START DATA RECORDS

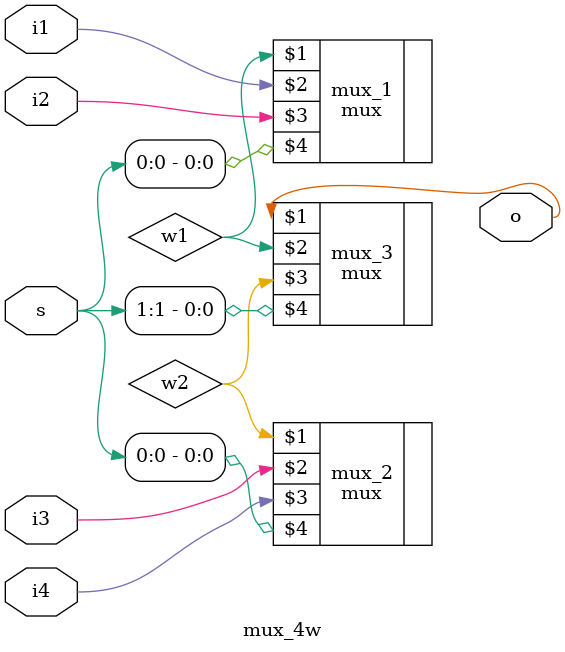
<source format=v>

module mux_4w(o,i1,i2,i3,i4,s);         //4x1 MUX
input i1,i2,i3,i4;
input [1:0]s;
output o;
wire w1,w2;

mux mux_1(w1,i1,i2,s[0]);
mux mux_2(w2,i3,i4,s[0]);
mux mux_3(o,w1,w2,s[1]);
endmodule

</source>
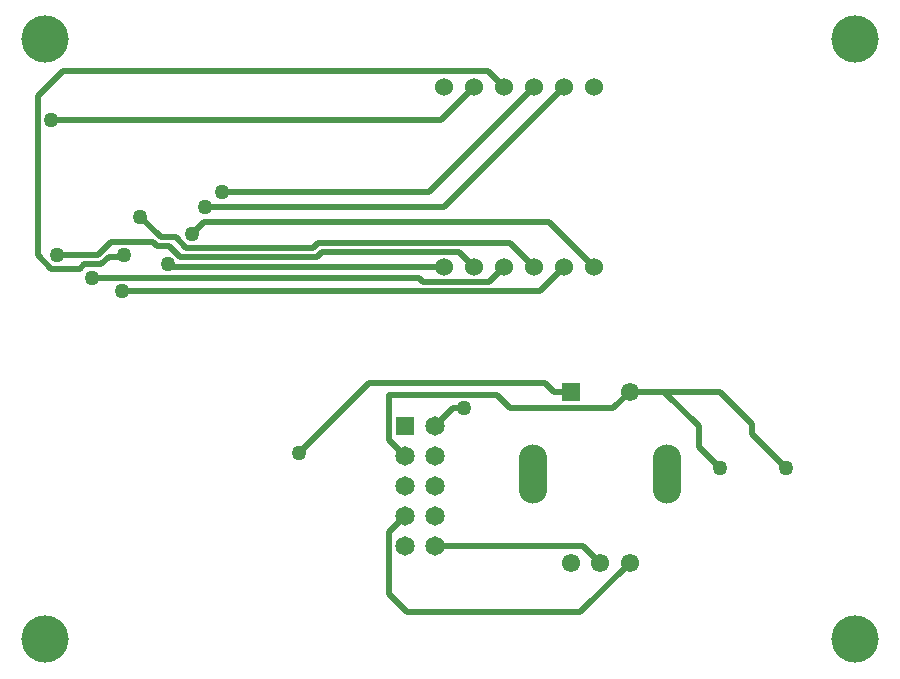
<source format=gbl>
G04*
G04 #@! TF.GenerationSoftware,Altium Limited,Altium Designer,23.2.1 (34)*
G04*
G04 Layer_Physical_Order=2*
G04 Layer_Color=16711680*
%FSLAX44Y44*%
%MOMM*%
G71*
G04*
G04 #@! TF.SameCoordinates,4E9E20A5-CFB6-4988-ACB7-F8E89E2D747F*
G04*
G04*
G04 #@! TF.FilePolarity,Positive*
G04*
G01*
G75*
%ADD21R,1.5500X1.5500*%
%ADD22C,1.5500*%
G04:AMPARAMS|DCode=23|XSize=2.4mm|YSize=5mm|CornerRadius=1.2mm|HoleSize=0mm|Usage=FLASHONLY|Rotation=0.000|XOffset=0mm|YOffset=0mm|HoleType=Round|Shape=RoundedRectangle|*
%AMROUNDEDRECTD23*
21,1,2.4000,2.6000,0,0,0.0*
21,1,0.0000,5.0000,0,0,0.0*
1,1,2.4000,0.0000,-1.3000*
1,1,2.4000,0.0000,-1.3000*
1,1,2.4000,0.0000,1.3000*
1,1,2.4000,0.0000,1.3000*
%
%ADD23ROUNDEDRECTD23*%
%ADD29C,0.5080*%
%ADD30R,1.6500X1.6500*%
%ADD31C,1.6500*%
%ADD32C,1.5240*%
%ADD33C,4.0000*%
%ADD34C,1.2700*%
D21*
X470300Y235100D02*
D03*
D22*
X520300D02*
D03*
X470300Y90100D02*
D03*
X495300D02*
D03*
X520300D02*
D03*
D23*
X438300Y165100D02*
D03*
X552300D02*
D03*
D29*
X578824Y188256D02*
Y205782D01*
Y188256D02*
X596900Y170180D01*
X549506Y235100D02*
X578824Y205782D01*
X624110Y198850D02*
X652780Y170180D01*
X624110Y198850D02*
Y207888D01*
X596898Y235100D02*
X624110Y207888D01*
X19050Y350866D02*
Y484886D01*
X30826Y339090D02*
X54768D01*
X58324Y342646D02*
X73081D01*
X79497Y349062D01*
X19050Y350866D02*
X30826Y339090D01*
X35560Y350520D02*
X70178D01*
X79497Y349062D02*
X90744D01*
X70178Y350520D02*
X81608Y361950D01*
X90744Y349062D02*
X92202Y350520D01*
X54768Y339090D02*
X58324Y342646D01*
X65278Y331216D02*
X342138D01*
X256319Y360680D02*
X419100D01*
X116478Y361950D02*
X120542Y357886D01*
X130718D02*
X139354Y349250D01*
X255665D01*
X259475Y353060D01*
X419100Y360680D02*
X439420Y340360D01*
X145126Y356870D02*
X252509D01*
X136489Y365506D02*
X145126Y356870D01*
X149860Y368300D02*
X160020Y378460D01*
X375920Y353060D02*
X388620Y340360D01*
X252509Y356870D02*
X256319Y360680D01*
X259475Y353060D02*
X375920D01*
X81608Y361950D02*
X116478D01*
X160020Y378460D02*
X452120D01*
X120542Y357886D02*
X130718D01*
X123698Y365506D02*
X136489D01*
X106172Y383032D02*
X123698Y365506D01*
X131602Y342900D02*
X134142Y340360D01*
X129540Y342900D02*
X131602D01*
X134142Y340360D02*
X363220D01*
X360680Y464820D02*
X388620Y492760D01*
X19050Y484886D02*
X40894Y506730D01*
X30480Y464820D02*
X360680D01*
X40894Y506730D02*
X400050D01*
X175260Y403860D02*
X350520D01*
X549506Y235100D02*
X596898D01*
X520300D02*
X549506D01*
X452120Y378460D02*
X490220Y340360D01*
X350520Y403860D02*
X439420Y492760D01*
X355600Y205740D02*
X370840Y220980D01*
X380492D01*
X363220Y391160D02*
X464820Y492760D01*
X161036Y391160D02*
X363220D01*
X316738Y193802D02*
X330200Y180340D01*
X316738Y193802D02*
Y231902D01*
X317246Y232410D01*
X408178D01*
X419354Y221234D01*
X506434D01*
X520300Y235100D01*
X90932Y319786D02*
X444246D01*
X464820Y340360D01*
X342138Y331216D02*
X345694Y327660D01*
X401320D01*
X414020Y340360D01*
X400050Y506730D02*
X414020Y492760D01*
X355600Y104140D02*
X481260D01*
X495300Y90100D01*
X240284Y183134D02*
X299720Y242570D01*
X448714D01*
X456184Y235100D01*
X470300D01*
X478206Y48006D02*
X520300Y90100D01*
X332232Y48006D02*
X478206D01*
X316738Y63500D02*
X332232Y48006D01*
X316738Y63500D02*
Y116078D01*
X330200Y129540D01*
D30*
Y205740D02*
D03*
D31*
X355600D02*
D03*
X330200Y180340D02*
D03*
X355600D02*
D03*
X330200Y154940D02*
D03*
X355600D02*
D03*
X330200Y129540D02*
D03*
X355600D02*
D03*
X330200Y104140D02*
D03*
X355600D02*
D03*
D32*
X363220Y492760D02*
D03*
X388620D02*
D03*
X414020D02*
D03*
X439420D02*
D03*
X464820D02*
D03*
X490220D02*
D03*
Y340360D02*
D03*
X464820D02*
D03*
X439420D02*
D03*
X414020D02*
D03*
X388620D02*
D03*
X363220D02*
D03*
D33*
X25400Y25400D02*
D03*
X711200D02*
D03*
Y533400D02*
D03*
X25400D02*
D03*
D34*
X596900Y170180D02*
D03*
X652780D02*
D03*
X35560Y350520D02*
D03*
X65278Y331216D02*
D03*
X149860Y368300D02*
D03*
X129540Y342900D02*
D03*
X30480Y464820D02*
D03*
X175260Y403860D02*
D03*
X380492Y220980D02*
D03*
X161036Y391160D02*
D03*
X90932Y319786D02*
D03*
X106172Y383032D02*
D03*
X92202Y350520D02*
D03*
X240284Y183134D02*
D03*
M02*

</source>
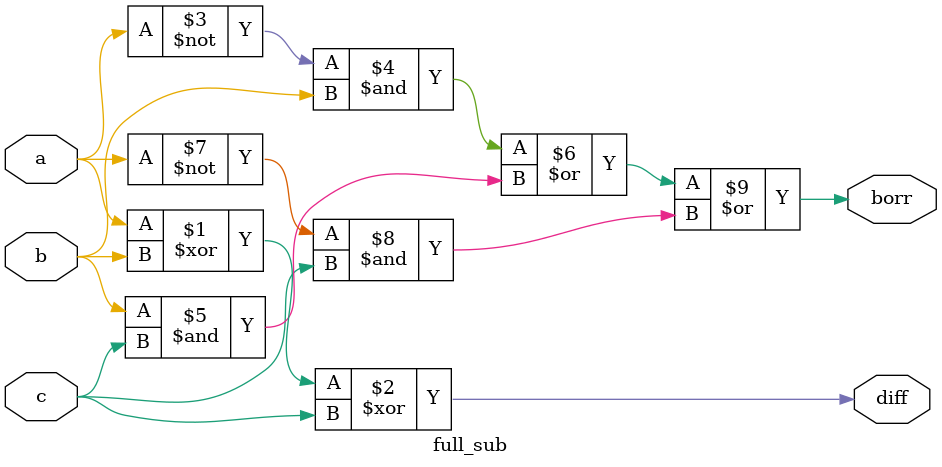
<source format=v>
module full_sub(input a,b,c,output diff,borr);
     assign diff= a^b^c;
     assign borr= (~a&b)|(b&c)|(~a&c);
endmodule

</source>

END DATA RECORDS

## WORK INSTRUCTION
Scan the records above for the word "borr" and return every line where it occurs.

## RESPONSE AREA
module full_sub(input a,b,c,output diff,borr);
     assign borr= (~a&b)|(b&c)|(~a&c);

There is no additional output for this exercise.